→ Directions:
Reproduce, exactly and in full, only the lines below from the one containing "family. And who" through the one containing "complicated and".

→ Extracted page text data:
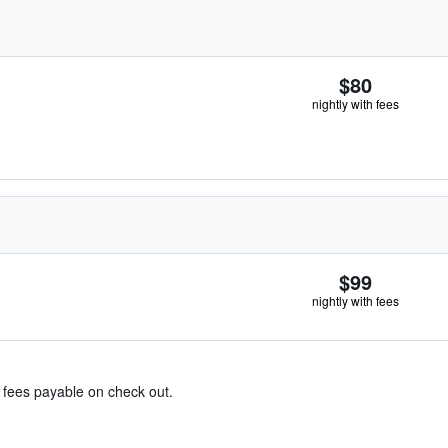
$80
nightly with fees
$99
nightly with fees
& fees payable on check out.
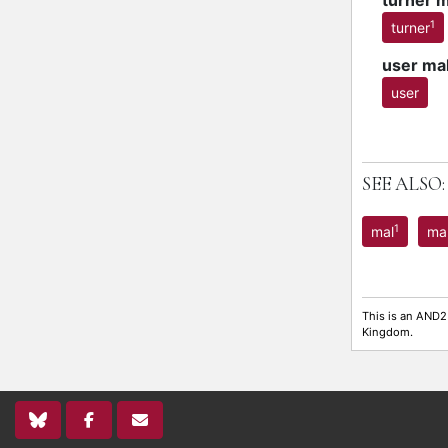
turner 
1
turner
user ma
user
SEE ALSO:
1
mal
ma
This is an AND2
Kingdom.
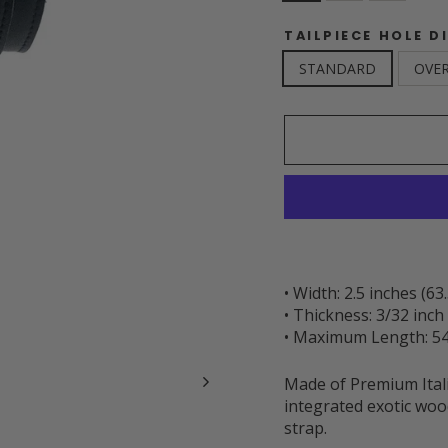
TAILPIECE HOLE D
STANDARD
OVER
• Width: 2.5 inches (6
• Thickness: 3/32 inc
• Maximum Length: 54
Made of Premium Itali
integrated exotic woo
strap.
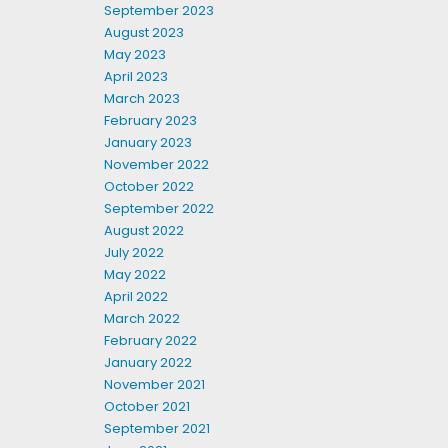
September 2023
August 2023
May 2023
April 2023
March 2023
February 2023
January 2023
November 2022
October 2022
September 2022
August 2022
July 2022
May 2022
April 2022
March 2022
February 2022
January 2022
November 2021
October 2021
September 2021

---

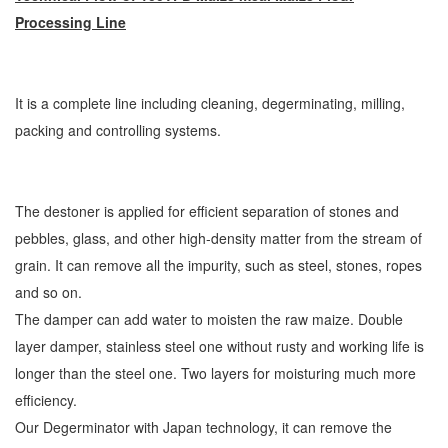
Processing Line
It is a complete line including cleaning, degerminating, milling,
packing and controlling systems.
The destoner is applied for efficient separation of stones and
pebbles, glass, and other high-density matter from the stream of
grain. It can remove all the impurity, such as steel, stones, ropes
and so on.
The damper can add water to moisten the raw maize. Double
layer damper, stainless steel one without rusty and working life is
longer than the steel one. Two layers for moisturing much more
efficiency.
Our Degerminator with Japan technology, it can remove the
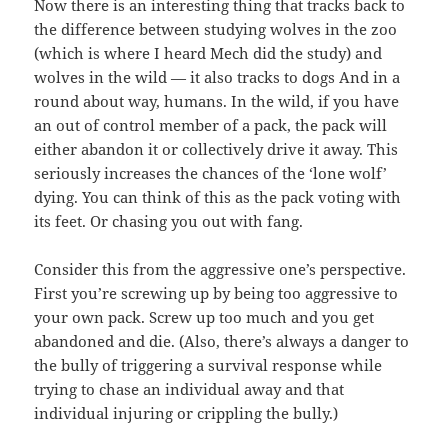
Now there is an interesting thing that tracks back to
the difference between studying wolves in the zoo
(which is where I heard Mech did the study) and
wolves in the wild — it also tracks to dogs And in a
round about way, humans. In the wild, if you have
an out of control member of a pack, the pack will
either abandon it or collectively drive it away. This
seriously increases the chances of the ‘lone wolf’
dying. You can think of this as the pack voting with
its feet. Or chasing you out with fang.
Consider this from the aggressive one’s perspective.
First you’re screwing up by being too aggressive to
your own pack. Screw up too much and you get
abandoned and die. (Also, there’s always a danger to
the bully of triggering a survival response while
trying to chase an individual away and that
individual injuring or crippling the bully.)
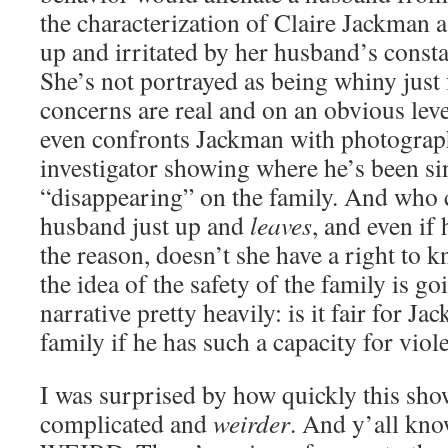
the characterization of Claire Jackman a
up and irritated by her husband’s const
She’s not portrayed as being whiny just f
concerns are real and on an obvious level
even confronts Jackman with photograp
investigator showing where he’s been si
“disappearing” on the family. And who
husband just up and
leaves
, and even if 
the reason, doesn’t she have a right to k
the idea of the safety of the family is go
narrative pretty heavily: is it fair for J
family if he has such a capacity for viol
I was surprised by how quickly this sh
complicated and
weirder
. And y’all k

→ Task answer:
“disappearing” on the family. And who
husband just up and
leaves
, and even if 
the reason, doesn’t she have a right to k
the idea of the safety of the family is go
narrative pretty heavily: is it fair for J
family if he has such a capacity for viol
I was surprised by how quickly this sh
complicated and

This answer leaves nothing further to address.